Monday, April 20, 2020

vendor payment


Economic Times has reported that large companies are planning to defer their payments to suppliers because of tight liquidity positions caused by the Covid-19 lockdown. For example, Tata Steel may delay payments by 45 days and Asian Paints by 30 days. Both these companies are respectable leaders in their respective industry. We view this development with concern for several reasons.
There is no doubt that these are difficult times for all business units. Every company has to try to solve its problems as much as possible without shifting the problems to other stakeholders. Let us now see if companies like Tata Steel and Asian Paints can mitigate their liquidity travails without endangering the liquidity of their vendors.
These companies are valuable customers for their banks. Credit Risk posed by them to the banks is the least. When banks are having surplus funds for lending, their customers of choice will be the likes of Asian Paints with creditable credit history. Banks are now sitting on a mountain of liquidity. As on April 15, the funds placed in Reverse Repo amount to Rs.6.9 lakh crore. This has even resulted in RBI reducing the Reverse Repo Rate from 4% to 3.75% on April 17 sending a clear signal to banks that they must lend more and depend less on depositing money with RBI.

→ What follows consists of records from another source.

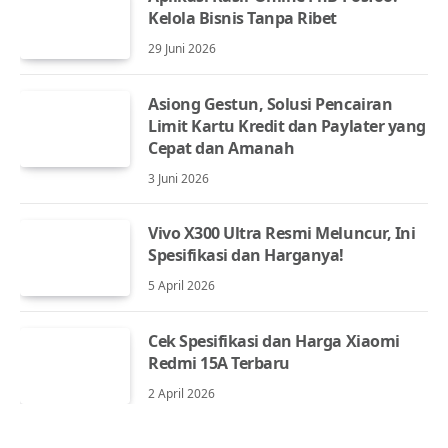
Kelola Bisnis Tanpa Ribet
29 Juni 2026
Asiong Gestun, Solusi Pencairan
Limit Kartu Kredit dan Paylater yang
Cepat dan Amanah
3 Juni 2026
Vivo X300 Ultra Resmi Meluncur, Ini
Spesifikasi dan Harganya!
5 April 2026
Cek Spesifikasi dan Harga Xiaomi
Redmi 15A Terbaru
2 April 2026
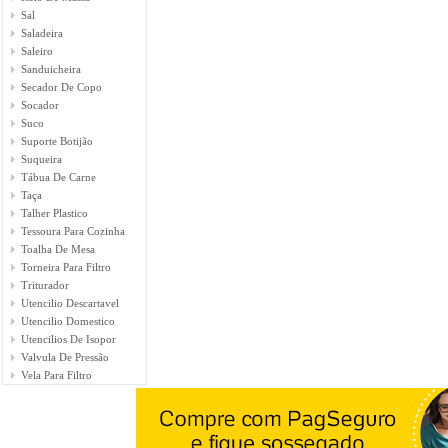
Sal
Saladeira
Saleiro
Sanduicheira
Secador De Copo
Socador
Suco
Suporte Botijão
Suqueira
Tábua De Carne
Taça
Talher Plastico
Tessoura Para Cozinha
Toalha De Mesa
Torneira Para Filtro
Triturador
Utencilio Descartavel
Utencilio Domestico
Utencilios De Isopor
Valvula De Pressão
Vela Para Filtro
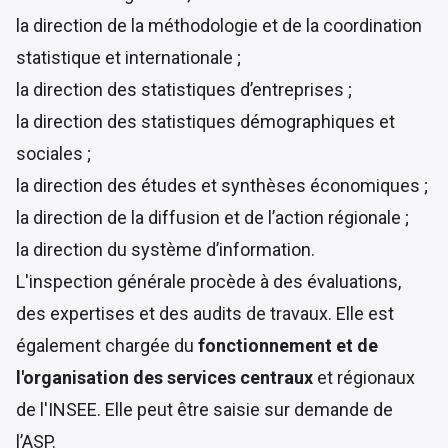
la direction de la méthodologie et de la coordination
statistique et internationale ;
la direction des statistiques d’entreprises ;
la direction des statistiques démographiques et
sociales ;
la direction des études et synthèses économiques ;
la direction de la diffusion et de l’action régionale ;
la direction du système d’information.
L'inspection générale procède à des évaluations,
des expertises et des audits de travaux. Elle est
également chargée du
fonctionnement et de
l'organisation des services centraux
et régionaux
de l'INSEE. Elle peut être saisie sur demande de
l’ASP.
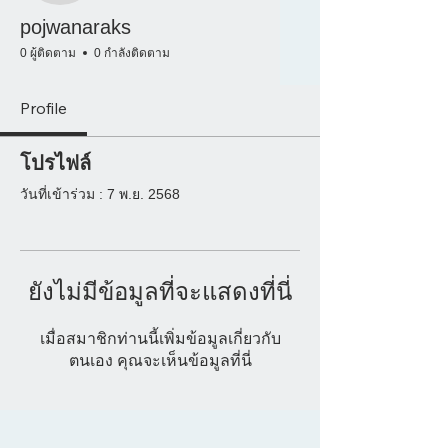
pojwanaraks
0 ผู้ติดตาม
0 กำลังติดตาม
Profile
โปรไฟล์
วันที่เข้าร่วม : 7 พ.ย. 2568
ยังไม่มีข้อมูลที่จะแสดงที่นี่
เมื่อสมาชิกท่านนี้เพิ่มข้อมูลเกี่ยวกับ
ตนเอง คุณจะเห็นข้อมูลที่นี่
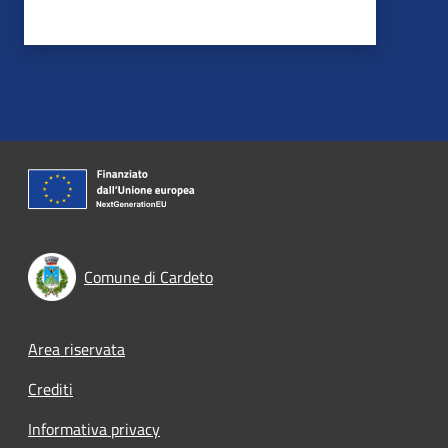
Comune di Cardeto
Footer menu
Area riservata
Crediti
Informativa privacy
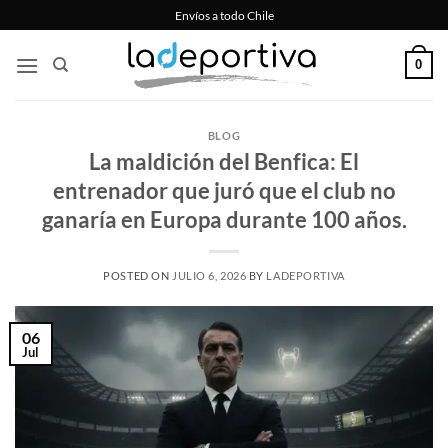
Saltar
Envíos a todo Chile
al
contenido
0
BLOG
La maldición del Benfica: El
entrenador que juró que el club no
ganaría en Europa durante 100 años.
POSTED ON
JULIO 6, 2026
BY
LADEPORTIVA
06
Jul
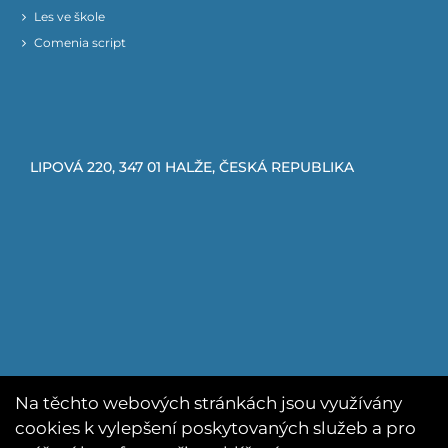
Les ve škole
Comenia script
LIPOVÁ 220, 347 01 HALŽE, ČESKÁ REPUBLIKA
Na těchto webových stránkách jsou využívány
cookies k vylepšení poskytovaných služeb a pro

Companies with good track record must make use of their easy access to banks and borrow more. This will create a win-win situation for both the lender and the borrower. The benefit for the banks will be the opportunity to lend to better-rated customers with potential for easier and timely recovery. Logically banks will treat this as a heaven-sent blessing. These large companies will also be able to retain the goodwill of their vendors who will respect the companies for standing by them even in perilous circumstances. This will ensure seamless movement of funds from banks to large companies and from these companies to  vendors many of whom are MSMEs. If this flow of funds does not happen, MSMEs which are already in dire straits will be forced to approach their banks for enhanced loans. The ground reality is that banks are more hesitant to increase their exposure to units whose credit history is already dented by adverse economic circumstances.
There is a long benign chain effect in the process. Vendors who are promptly paid by these large companies will be in a position to service their suppliers in time and the chain goes on.

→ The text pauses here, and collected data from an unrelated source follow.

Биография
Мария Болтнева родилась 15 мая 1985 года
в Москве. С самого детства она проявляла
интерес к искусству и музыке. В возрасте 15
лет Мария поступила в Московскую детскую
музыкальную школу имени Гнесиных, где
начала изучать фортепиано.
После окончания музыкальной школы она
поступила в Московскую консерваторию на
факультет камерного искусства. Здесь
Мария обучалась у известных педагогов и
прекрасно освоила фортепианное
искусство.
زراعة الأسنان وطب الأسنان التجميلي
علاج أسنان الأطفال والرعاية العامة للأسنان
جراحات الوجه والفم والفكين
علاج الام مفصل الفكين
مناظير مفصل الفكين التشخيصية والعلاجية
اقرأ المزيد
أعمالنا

An additional benefit the banks can reap in the process is the requirement to monitor a few well-maintained accounts instead of spending sleepless nights involved in dealing with too many customers. The consequent round of benefits accrues to the bankers of these vendors as the latter will be in a position to honour their bank dues on time. There are many instances where the banker to a large company is also the banker its vendors.
Tough times do not necessarily call for tough decisions. Postponing payments to vendors is a tough decision which will have snowballing  adverse impact on the economy. If banks and their large corporate customers get their act together and quickly exploit the opportunity to facilitate purposeful cashflows without taking undue risk, they will ensure their health apart from playing a productive part in sustaining the economy.

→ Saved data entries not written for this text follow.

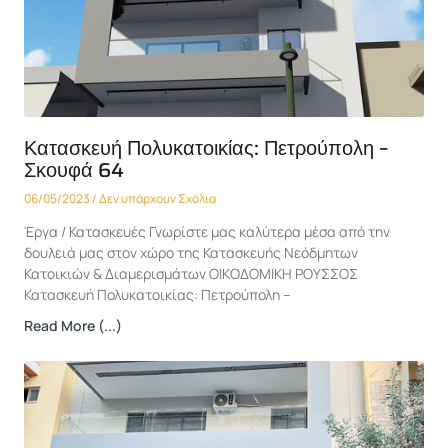
Κατασκευή Πολυκατοικίας: Πετρούπολη –
Σκουφά 64
06/05/2023
Δεν υπάρχουν Σχόλια
Έργα / Κατασκευές Γνωρίστε μας καλύτερα μέσα από την
δουλειά μας στον χώρο της Κατασκευής Νεόδμητων
Κατοικιών & Διαμερισμάτων ΟΙΚΟΔΟΜΙΚΗ ΡΟΥΣΣΟΣ
Κατασκευή Πολυκατοικίας: Πετρούπολη –
Read More (...)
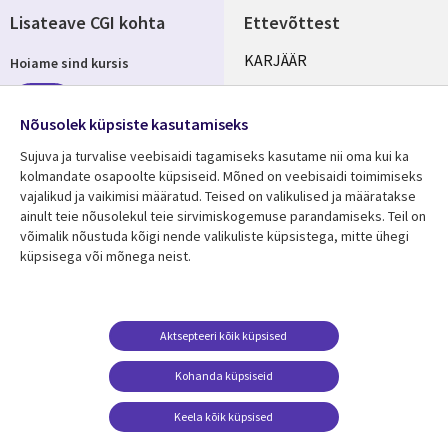
Lisateave CGI kohta
Ettevõttest
Useful
KARJÄÄR
Hoiame sind kursis
links
KONTORID
Telli
ESTONIA
Nõusolek küpsiste kasutamiseks
Sujuva ja turvalise veebisaidi tagamiseks kasutame nii oma kui ka
kolmandate osapoolte küpsiseid. Mõned on veebisaidi toimimiseks
vajalikud ja vaikimisi määratud. Teised on valikulised ja määratakse
Jälgi meid
ainult teie nõusolekul teie sirvimiskogemuse parandamiseks. Teil on
Social
võimalik nõustuda kõigi nende valikuliste küpsistega, mitte ühegi
Media
küpsisega või mõnega neist.
ESTONIA
Ressursikeskus
Tugi
Aktsepteeri kõik küpsised
Library
Legal
Viimased uudised
Õigused
Kohanda küpsiseid
Links
ESTONIA
Artiklid
Privaatsus
Keela kõik küpsised
ESTONIA
Blogi
Juurdepääs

Supply Chain Management and Channel Financing: Extended lockdowns are a threat to sustenance of supply chain. Disruption of cashflows in any part of the chain will have its inexorable negative impact on the entire chain thereby posing a logistics problem. Success of channel financing depends not only on the willingness of the banker to lend to the channel partners  but also on the readiness of the manufacturer to come to the rescue of any entity in the supply chain who may be facing liquidity constraints. It is hoped that large companies and their banks will rise to the occasion and thereby quicken the economic recovery process.